ASPCS
 
Back to Volume
Paper: The Earth Data System and The National Information Infrastructure Testbed
Volume: 61, Astronomical Data Analysis Software and Systems III
Page: 45
Authors: Christian, C. A.; Murray, S. S.
Abstract: Earth science data is presently stored in many different archives with many different catalog and access methods. These range from large, government archives of satellite imagery with full data management and access services to small, field data sets under the control of an individual scientist. The prototype Earth Data System (EDS) is designed to provide access of such heterogeneous data researchers interested in global weather changes, ocean current movements, and coastal drainage. In particular, the EDS includes a collaborative data browser and analysis capability as an example of a truly distributed computing capability that allows people at geographically separate institutions to search, view, and analyze data together. The EDS is a testbed application being developed by the National Information Infrastructure Testbed organization; a consortium of industry, government and academic institutions.

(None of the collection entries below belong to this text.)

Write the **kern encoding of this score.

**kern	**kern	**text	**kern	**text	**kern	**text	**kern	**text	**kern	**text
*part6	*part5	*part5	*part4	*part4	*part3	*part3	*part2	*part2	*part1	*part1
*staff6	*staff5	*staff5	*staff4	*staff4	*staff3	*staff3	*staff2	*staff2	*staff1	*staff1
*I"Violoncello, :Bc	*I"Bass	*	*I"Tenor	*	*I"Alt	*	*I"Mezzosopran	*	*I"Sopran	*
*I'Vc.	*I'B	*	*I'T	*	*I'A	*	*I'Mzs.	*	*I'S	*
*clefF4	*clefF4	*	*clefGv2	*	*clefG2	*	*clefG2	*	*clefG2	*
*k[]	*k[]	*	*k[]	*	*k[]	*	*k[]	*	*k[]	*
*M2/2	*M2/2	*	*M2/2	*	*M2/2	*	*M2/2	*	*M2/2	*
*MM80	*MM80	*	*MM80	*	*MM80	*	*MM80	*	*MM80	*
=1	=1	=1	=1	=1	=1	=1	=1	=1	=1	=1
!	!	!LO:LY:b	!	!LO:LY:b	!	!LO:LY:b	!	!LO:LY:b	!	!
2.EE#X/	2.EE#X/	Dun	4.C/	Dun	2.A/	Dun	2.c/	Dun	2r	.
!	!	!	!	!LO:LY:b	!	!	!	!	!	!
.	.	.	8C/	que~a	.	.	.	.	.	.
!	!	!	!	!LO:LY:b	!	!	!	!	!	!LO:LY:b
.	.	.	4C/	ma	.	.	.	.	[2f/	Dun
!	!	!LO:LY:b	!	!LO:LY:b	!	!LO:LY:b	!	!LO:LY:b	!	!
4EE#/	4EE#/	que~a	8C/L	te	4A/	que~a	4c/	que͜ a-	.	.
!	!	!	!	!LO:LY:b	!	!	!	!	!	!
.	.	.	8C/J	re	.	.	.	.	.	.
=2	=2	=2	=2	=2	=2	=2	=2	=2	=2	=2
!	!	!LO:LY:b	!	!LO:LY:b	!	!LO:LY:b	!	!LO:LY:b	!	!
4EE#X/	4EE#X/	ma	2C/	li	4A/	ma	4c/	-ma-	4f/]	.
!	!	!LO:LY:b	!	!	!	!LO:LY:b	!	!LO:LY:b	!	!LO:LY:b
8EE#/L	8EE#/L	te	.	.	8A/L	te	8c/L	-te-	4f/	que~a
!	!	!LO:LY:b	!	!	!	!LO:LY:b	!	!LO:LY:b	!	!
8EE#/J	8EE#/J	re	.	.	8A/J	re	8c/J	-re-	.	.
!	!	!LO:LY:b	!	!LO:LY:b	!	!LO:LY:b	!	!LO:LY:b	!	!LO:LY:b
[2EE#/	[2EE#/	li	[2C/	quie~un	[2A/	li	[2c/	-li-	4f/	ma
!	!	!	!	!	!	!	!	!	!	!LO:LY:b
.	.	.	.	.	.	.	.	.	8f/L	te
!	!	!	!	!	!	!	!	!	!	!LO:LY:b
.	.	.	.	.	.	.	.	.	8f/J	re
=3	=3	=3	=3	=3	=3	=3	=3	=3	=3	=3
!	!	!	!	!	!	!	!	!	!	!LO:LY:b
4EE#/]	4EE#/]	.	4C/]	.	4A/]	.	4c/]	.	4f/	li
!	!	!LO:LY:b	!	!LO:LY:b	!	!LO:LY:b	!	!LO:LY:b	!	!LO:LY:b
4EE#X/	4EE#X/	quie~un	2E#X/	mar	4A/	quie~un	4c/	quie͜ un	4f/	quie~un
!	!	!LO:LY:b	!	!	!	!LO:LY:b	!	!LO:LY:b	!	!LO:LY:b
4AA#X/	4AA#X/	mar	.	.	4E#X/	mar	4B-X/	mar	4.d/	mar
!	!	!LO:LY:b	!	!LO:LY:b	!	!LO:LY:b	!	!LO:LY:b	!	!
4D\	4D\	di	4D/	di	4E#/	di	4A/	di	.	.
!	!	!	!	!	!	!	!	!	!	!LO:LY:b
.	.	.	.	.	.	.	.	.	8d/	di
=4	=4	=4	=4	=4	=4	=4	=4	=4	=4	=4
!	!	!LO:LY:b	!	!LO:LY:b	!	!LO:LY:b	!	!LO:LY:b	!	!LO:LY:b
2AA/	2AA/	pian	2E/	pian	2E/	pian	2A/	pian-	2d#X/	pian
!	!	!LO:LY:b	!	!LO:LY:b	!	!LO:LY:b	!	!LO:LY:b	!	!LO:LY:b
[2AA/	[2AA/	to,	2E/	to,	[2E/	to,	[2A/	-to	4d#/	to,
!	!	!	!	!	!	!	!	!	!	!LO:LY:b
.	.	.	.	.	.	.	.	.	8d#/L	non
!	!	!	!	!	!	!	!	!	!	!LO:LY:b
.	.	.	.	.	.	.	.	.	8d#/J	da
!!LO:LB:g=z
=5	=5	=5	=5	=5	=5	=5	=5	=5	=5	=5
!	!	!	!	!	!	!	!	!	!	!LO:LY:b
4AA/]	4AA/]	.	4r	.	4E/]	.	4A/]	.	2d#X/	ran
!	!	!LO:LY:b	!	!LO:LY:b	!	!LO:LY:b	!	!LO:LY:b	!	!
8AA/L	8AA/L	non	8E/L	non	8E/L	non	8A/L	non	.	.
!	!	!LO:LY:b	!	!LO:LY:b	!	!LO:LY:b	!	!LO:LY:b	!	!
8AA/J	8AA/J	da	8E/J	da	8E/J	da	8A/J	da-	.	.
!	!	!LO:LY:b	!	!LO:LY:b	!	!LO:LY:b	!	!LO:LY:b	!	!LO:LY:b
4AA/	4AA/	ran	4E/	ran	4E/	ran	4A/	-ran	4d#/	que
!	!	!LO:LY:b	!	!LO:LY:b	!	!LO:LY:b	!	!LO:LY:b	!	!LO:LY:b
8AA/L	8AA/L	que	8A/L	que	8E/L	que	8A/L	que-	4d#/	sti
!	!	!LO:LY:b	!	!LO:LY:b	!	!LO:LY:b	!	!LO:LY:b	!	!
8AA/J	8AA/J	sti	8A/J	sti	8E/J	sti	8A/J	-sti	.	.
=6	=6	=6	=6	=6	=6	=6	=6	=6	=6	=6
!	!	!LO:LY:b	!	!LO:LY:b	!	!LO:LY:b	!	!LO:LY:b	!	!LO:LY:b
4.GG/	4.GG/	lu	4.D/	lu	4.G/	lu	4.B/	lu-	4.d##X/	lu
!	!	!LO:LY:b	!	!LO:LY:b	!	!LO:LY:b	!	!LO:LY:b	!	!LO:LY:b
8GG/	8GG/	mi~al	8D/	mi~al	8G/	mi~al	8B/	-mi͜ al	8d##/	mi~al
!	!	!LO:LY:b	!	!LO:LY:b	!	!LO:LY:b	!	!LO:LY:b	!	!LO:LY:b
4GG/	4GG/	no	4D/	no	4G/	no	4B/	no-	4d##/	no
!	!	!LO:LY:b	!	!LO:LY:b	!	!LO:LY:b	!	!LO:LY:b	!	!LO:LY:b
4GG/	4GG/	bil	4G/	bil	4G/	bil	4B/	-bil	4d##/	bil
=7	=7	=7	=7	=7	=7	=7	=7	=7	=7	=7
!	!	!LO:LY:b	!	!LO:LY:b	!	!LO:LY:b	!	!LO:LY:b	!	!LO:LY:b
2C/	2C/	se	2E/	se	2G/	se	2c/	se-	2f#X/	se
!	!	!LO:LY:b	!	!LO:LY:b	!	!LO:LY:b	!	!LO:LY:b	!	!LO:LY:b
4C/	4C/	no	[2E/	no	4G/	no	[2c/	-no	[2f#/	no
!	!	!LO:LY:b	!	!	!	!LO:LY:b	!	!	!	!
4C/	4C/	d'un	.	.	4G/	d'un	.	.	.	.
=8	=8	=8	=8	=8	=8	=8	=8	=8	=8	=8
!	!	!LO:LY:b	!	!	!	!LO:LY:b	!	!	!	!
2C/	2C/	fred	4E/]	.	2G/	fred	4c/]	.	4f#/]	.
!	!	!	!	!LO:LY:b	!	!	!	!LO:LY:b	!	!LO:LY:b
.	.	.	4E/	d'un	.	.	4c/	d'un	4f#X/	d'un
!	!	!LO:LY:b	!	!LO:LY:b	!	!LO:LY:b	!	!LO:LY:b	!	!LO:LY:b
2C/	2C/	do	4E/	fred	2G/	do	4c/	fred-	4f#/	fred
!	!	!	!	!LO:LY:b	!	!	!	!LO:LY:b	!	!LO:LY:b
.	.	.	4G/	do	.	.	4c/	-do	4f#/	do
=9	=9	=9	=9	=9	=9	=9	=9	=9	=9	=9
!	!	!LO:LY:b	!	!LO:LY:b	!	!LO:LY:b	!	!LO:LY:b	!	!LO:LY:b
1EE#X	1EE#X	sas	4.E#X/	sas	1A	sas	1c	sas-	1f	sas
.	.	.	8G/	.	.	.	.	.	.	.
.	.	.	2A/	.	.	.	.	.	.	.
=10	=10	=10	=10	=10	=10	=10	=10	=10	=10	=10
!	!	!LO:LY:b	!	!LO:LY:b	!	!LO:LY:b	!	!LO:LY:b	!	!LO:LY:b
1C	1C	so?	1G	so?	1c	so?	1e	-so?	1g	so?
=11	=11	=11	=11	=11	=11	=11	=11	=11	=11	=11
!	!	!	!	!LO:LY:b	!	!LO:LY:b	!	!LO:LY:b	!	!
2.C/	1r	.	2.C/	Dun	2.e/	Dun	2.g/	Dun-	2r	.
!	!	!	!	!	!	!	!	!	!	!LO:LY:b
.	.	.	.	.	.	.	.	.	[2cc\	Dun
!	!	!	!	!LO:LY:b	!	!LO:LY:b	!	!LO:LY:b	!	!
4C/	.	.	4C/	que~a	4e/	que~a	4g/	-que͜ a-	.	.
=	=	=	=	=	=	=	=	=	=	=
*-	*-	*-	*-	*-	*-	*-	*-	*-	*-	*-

The application is constructed using an implementation of OSF's Distributed Computing Environment (DCE) software, wrapped in a software toolkit reminiscent of the Astrophysics Data System toolkit. It uses a communications network of high-speed cross-country DS3 (45Mbps) lines coupled with ATM switches, and routers with SMDS, FDDI, and Ethernet interfaces. The initial tests in May, 1993, showed outstanding performance with network nodes distributed between California and New Mexico locations linked by a T3 network. The functional system will be demonstrated in November 1993 at several forums including Supercomputing 93. Future developments will incorporate distributed real time device control and data retrieval as well as high speed computing, data retrieval and network management. In this paper we will discuss the EDS reference application as well as several of the technical issues regarding the full deployment of large scale distributed computing infrastructure.